Emzirme, bebeklerin sağlıklı gelişimi için vazgeçilmez bir süreç olarak bilinse de, annelerin ruh sağlığı üzerindeki olumlu etkileri bilim dünyasının dikkatini çekti.

Yeni araştırmalar ve uzman görüşleri, emzirmenin anne ve bebek arasında kurduğu duygusal bağın ötesinde, annelerin zihinsel sağlığını güçlendiren bir kalkan olduğunu gösterdi.

Dünya Sağlık Örgütü (WHO) ve UNICEF’in ilk altı ay sadece anne sütüyle beslenmeyi önermesinin ardında, yalnızca bebeğin değil, annenin de fiziksel ve psikolojik sağlığına katkıları yattı.

Oksitosinin Sakinleştirici GücüEmzirme sırasında salgılanan oksitosin hormonu, annenin ruhsal dengesini desteklemede kilit bir rol oynadı.

Çocuk sağlığı ve hastalıkları uzmanları, “Oksitosin, yalnızca süt salgısını değil, aynı zamanda annede sakinleştirici bir etki oluşturur. Bu hormon, stres hormonu kortizol düzeylerini düşürerek annenin kaygı ve stresle başa çıkma kapasitesini artırır” dedi.

Nörobilimci Prof. Dr. Linda Mayes’in liderliğinde yürütülen bir araştırma, emziren annelerde kortizol seviyelerinin, emzirmeyenlere kıyasla %20 daha düşük olduğunu ortaya koydu. Bu, annelerin daha huzurlu ve dayanıklı bir ruh haline sahip olmasına katkı sağladı.

DOĞUM SONRASI DEPRESYONA KARŞI DOĞAL BİR KORUMA

Emzirmenin, doğum sonrası depresyon riskini azalttığına dair güçlü bilimsel kanıtlar bulundu.

Portekiz’deki Porto Üniversitesi’nden Prof. Dr. Barbara Figueiredo’nun yayımlanan çalışması, emziren annelerde depresif belirtilerin, hamilelik dönemine kıyasla önemli ölçüde azaldığını gösterdi.

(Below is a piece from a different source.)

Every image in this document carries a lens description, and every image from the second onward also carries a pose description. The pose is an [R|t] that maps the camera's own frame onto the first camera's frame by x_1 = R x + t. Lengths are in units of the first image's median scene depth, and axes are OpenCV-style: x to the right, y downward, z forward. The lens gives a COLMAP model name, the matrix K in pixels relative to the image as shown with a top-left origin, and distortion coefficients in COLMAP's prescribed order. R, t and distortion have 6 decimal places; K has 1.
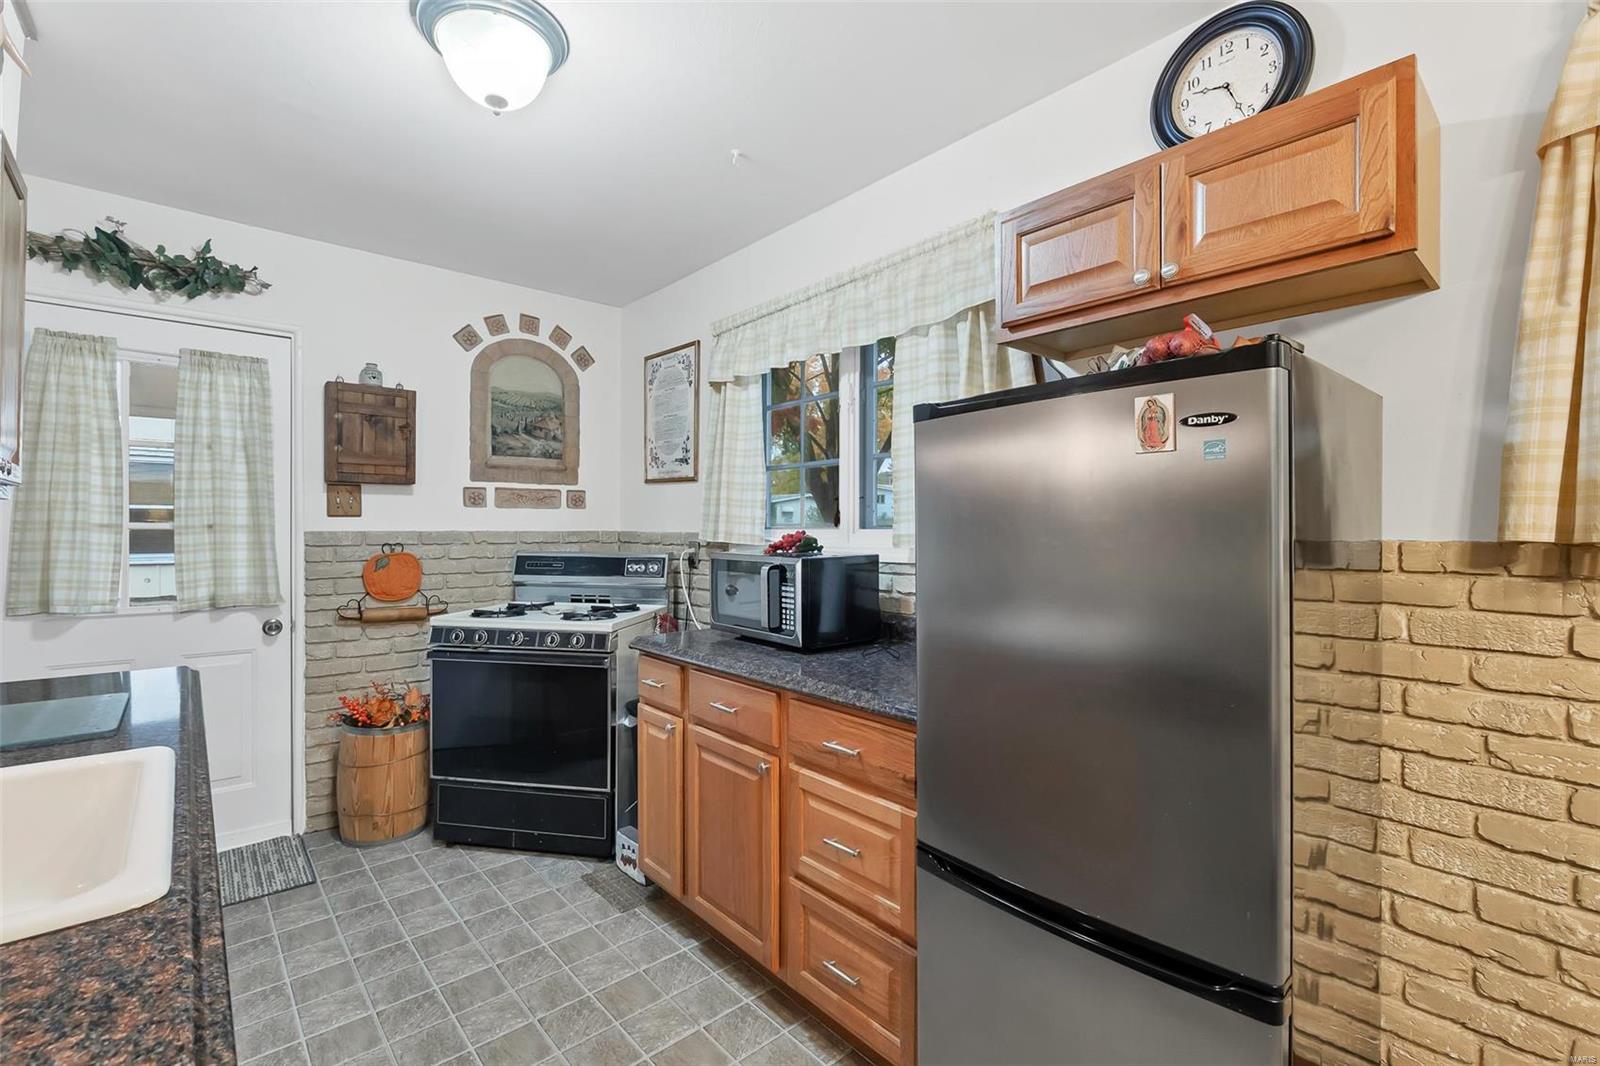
lens RADIAL K [[704.0, 0, 800.0], [0, 704.0, 533.0], [0, 0, 1]] dist [-0.002192, -0.000623]
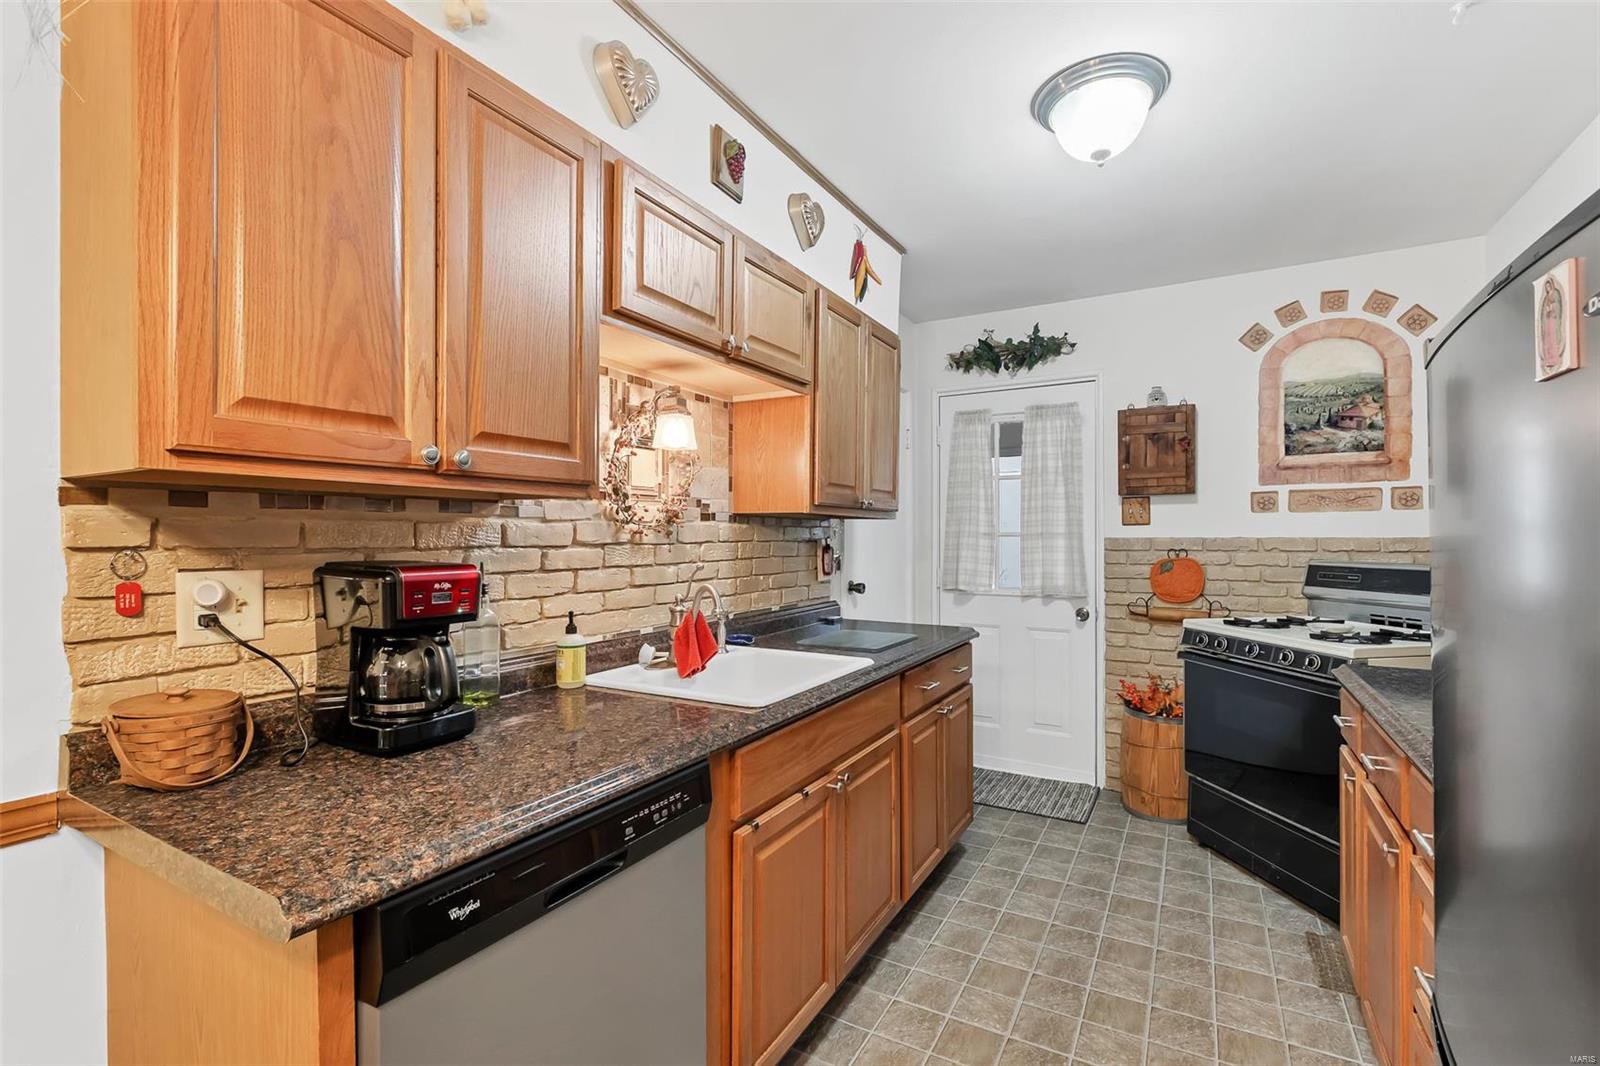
lens RADIAL K [[720.0, 0, 795.0], [0, 720.0, 537.6], [0, 0, 1]] dist [0.000057, -0.000244]
pose [[0.327306, -0.002753, -0.944914, 0.283751], [-0.003342, 0.999986, -0.004071, 0.003736], [0.944912, 0.004490, 0.327292, 0.091883]]
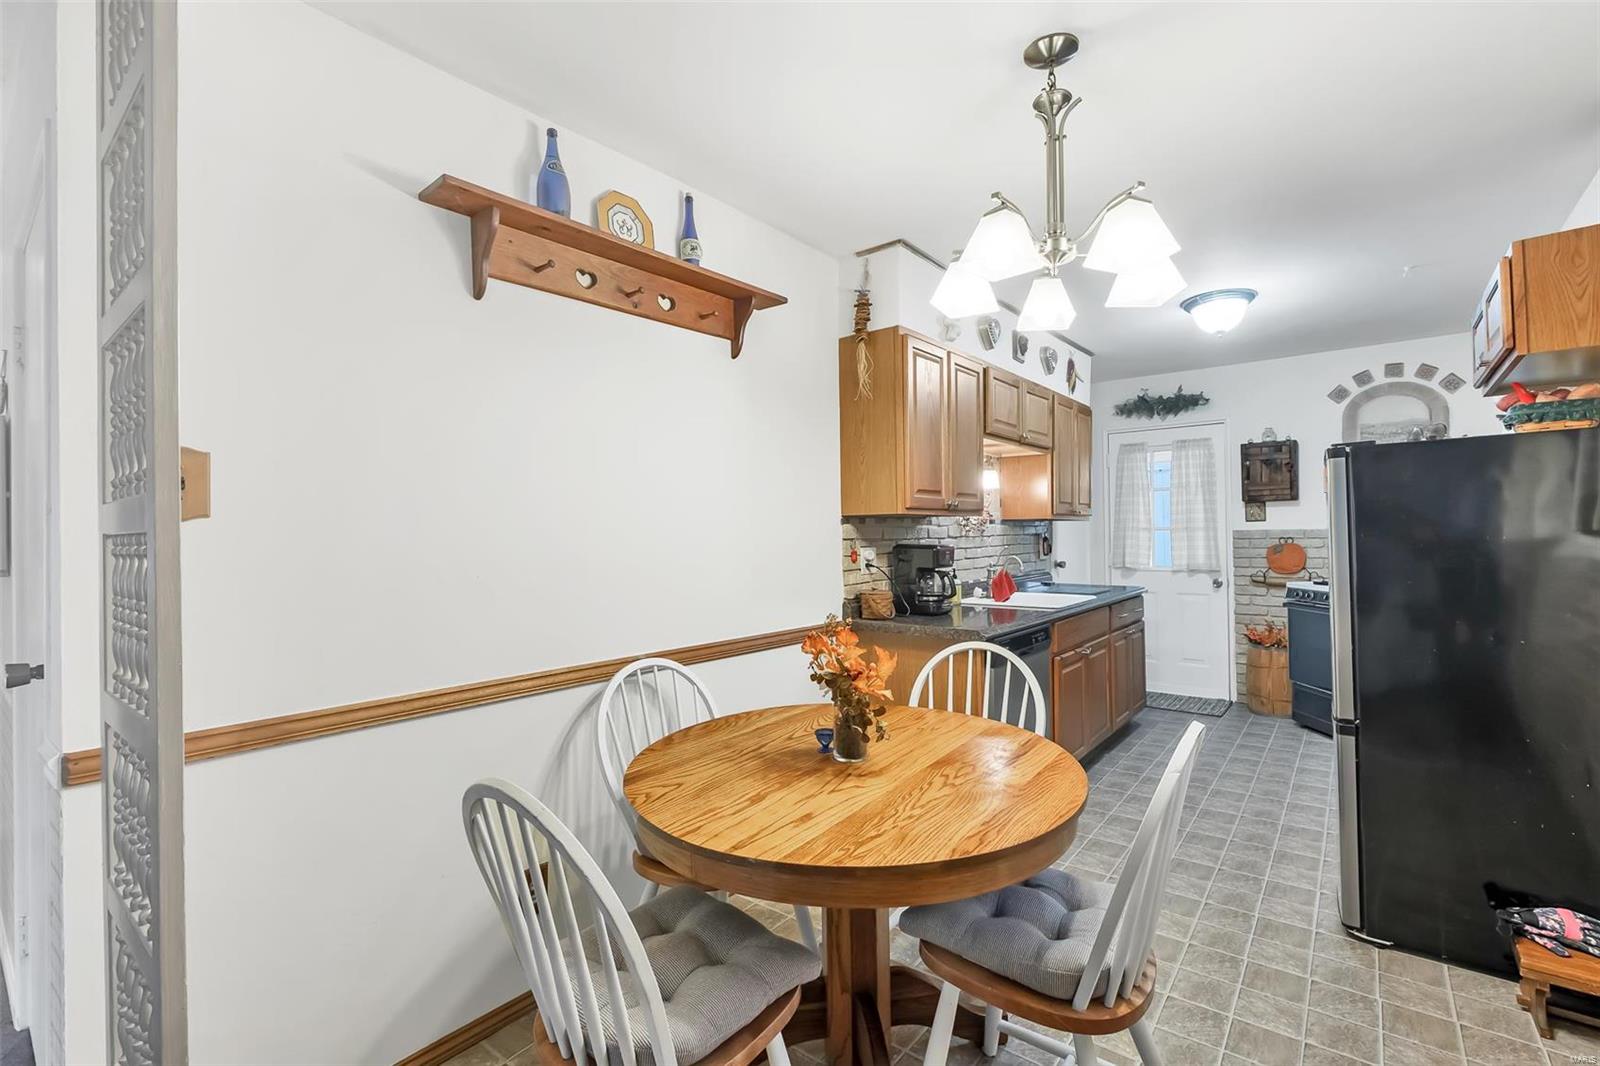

Figueiredo, “Emzirme, annenin psikolojik iyilik halini destekleyen bir antidepresan gibi işlev görür” diyen Figueiredo, bu sürecin anne-bebek bağını güçlendirerek duygusal tatmini artırdığını vurguladı.

FİZİKSEL VE DUYGUSAL ZORLUKLAR: DESTEK ŞART

Ancak emzirme süreci her zaman kolay değil. Süt yetersizliği kaygısı, meme başı ağrıları ya da bebeğin emmeyi reddetmesi gibi durumlar, annelerde psikolojik yük oluşturabildi.

Çocuk ve ergen psikiyatrisi uzmanları, “Emzirme, anne ve bebek arasında güvenli bağlanmayı desteklerken, bu süreçte karşılaşılan zorluklar annenin ruhsal sağlığını olumsuz etkileyebilir. Bu nedenle, emzirme danışmanları ve ruh sağlığı uzmanlarından destek almak kritik önem taşıyor” dedi.

İngiltere’deki Oxford Üniversitesi’nden psikolog Dr. Amy Brown’un araştırmaları, emzirme sürecinde sosyal ve duygusal desteğin, annelerin kaygı düzeylerini %30’a kadar azalttığını ortaya koydu.

ANNE SÜTÜYLE GELEN ÇİFT YÖNLÜ FAYDA

Emzirme, yalnızca ruhsal sağlıkla sınırlı kalmıyor; aynı zamanda annenin fiziksel sağlığına da katkıda bulundu.

ABD’deki Mayo Clinic’ten Onkoloji Uzmanı Dr. Sandhya Pruthi, “Emzirme, meme dokusundaki hücre yenilenmesini teşvik ederek meme kanseri riskini %4,3 oranında azaltıyor” dedi.

Oxford Üniversitesi’nden Prof. Dr. Valerie Beral’in meta-analizi, 12 ay veya daha uzun süre emziren kadınlarda yumurtalık kanseri riskinin %30’a kadar düştüğünü gösterdi.

TOPLUMSAL DESTEK VE BİLİNÇLENDİRME ÇAĞRISI

UNICEF Genel Direktörü Henrietta Fore, emzirmenin sağlık, sosyal ve ekonomik faydalarının tartışılmaz olduğunu vurgularken, dünya genelinde bebeklerin yalnızca %40’ının ilk altı ay sadece anne sütüyle beslendiğine dikkat çekerek, “Emzirme oranlarını artırmak için annelere daha fazla destek sağlanmalı” dedi. Fore, toplumsal farkındalığın önemine işaret etti.